◆ EXCERPTED TEXT ◆
News / USA

Fires, Drought Trouble Texas and Other US Plains States

A volunteer firefighter fights a fire which began outside Marfa, Texas, and was carried by winds to nearby Fort Davis, April 9, 2011
A volunteer firefighter fights a fire which began outside Marfa, Texas, and was carried by winds to nearby Fort Davis, April 9, 2011
Greg Flakus

Drought conditions and high winds have fueled destructive wildfires in northern Mexico and the southern U.S. plains states, especially Texas, where dozens of homes have burned in recent days.  The dry weather is also having an impact on agriculture that is likely to cause some food prices to rise.

Fast-moving wildfires scorched around 32,000 hectares of land in the west Texas ranch country around Fort Davis on Saturday and Sunday, killing cattle and horses, and leaving pastures charred and smoky.  The fires reached populated areas near Fort Davis, destroying 24 homes.

Fort Davis Volunteer Fire Department spokesman Jim Fowler says the people whose homes burned escaped unharmed and are in temporary lodging.

"The Red Cross Disaster Relief people are handling that effort.  They are giving out hotel vouchers and food vouchers and a number of hotels here in town are offering free housing for those people," he said.

◆ SUPPLIED RECORDS ◆
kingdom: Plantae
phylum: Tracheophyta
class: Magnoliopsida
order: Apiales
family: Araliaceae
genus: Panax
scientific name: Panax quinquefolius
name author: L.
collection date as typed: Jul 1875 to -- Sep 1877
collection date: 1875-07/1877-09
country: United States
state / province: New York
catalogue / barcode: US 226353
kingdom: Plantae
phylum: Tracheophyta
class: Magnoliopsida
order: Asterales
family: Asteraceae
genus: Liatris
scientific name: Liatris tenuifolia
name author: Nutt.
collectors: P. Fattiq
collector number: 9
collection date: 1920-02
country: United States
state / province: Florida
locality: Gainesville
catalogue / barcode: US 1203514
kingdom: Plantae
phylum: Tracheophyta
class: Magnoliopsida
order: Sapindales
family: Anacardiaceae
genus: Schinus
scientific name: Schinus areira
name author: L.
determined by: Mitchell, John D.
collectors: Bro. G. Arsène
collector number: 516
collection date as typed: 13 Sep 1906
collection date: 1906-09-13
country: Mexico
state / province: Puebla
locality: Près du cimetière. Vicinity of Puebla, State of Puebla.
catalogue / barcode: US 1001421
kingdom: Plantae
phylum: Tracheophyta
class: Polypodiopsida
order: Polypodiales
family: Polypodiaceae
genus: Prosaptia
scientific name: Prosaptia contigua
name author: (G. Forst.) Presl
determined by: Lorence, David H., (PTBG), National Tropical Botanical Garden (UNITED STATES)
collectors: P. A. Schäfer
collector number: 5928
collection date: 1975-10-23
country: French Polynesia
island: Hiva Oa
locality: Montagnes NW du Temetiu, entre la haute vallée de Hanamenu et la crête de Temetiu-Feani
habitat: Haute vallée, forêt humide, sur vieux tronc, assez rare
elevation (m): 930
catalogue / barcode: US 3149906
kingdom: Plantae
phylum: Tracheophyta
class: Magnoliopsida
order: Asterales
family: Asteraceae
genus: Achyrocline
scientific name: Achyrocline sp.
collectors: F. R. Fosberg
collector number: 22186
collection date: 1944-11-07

◆ TASKS TO CARRY OUT ◆
1 - In the wildfire news report, list each form of help that the fire department spokesman says is being offered to the people whose homes burned.
2 - Answer each question from the wildfire news report.
(a) How many homes were destroyed near Fort Davis?
(b) Where did the fire described in the photo caption begin?
(c) Who is the spokesman for the Fort Davis Volunteer Fire Department?
3 - Set down the passage of the wildfire news report from "Drought conditions and" up to and including "in temporary lodging.".
The material comes from a different source than the wildfire news report.

◆ ANSWERS IN ORDER ◆
1 -
- Hotel vouchers
- Food vouchers
- Free housing offered by a number of hotels in town

2 -
(a) 24 homes
(b) Outside Marfa, Texas
(c) Jim Fowler

3 -
Drought conditions and high winds have fueled destructive wildfires in northern Mexico and the southern U.S. plains states, especially Texas, where dozens of homes have burned in recent days.  The dry weather is also having an impact on agriculture that is likely to cause some food prices to rise.

Fast-moving wildfires scorched around 32,000 hectares of land in the west Texas ranch country around Fort Davis on Saturday and Sunday, killing cattle and horses, and leaving pastures charred and smoky.  The fires reached populated areas near Fort Davis, destroying 24 homes.

Fort Davis Volunteer Fire Department spokesman Jim Fowler says the people whose homes burned escaped unharmed and are in temporary lodging.